:: GOAL OF THE EXERCISE ::
Repeat the data as given. Images do not go in the copy.

:: DATA EXTRACT ::
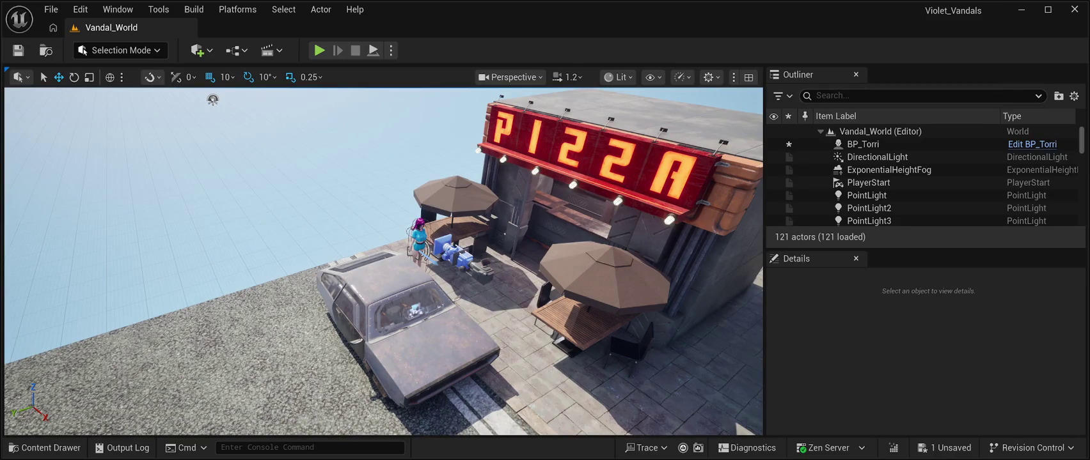
pyautogui.click(51, 9)
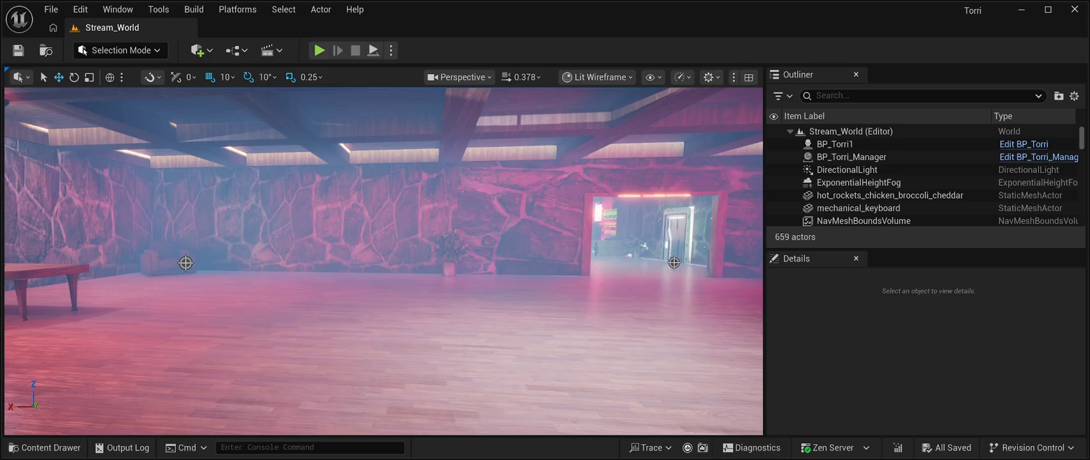
# Open the Content Drawer on the Content/Characters/Torri folder showing BP_Torri and BP_Torri_Manager
pyautogui.click(45, 448)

:: WRITTEN ANSWER ::
pyautogui.click(51, 9)
# Open the Content Drawer on the Content/Characters/Torri folder showing BP_Torri and BP_Torri_Manager
pyautogui.click(45, 448)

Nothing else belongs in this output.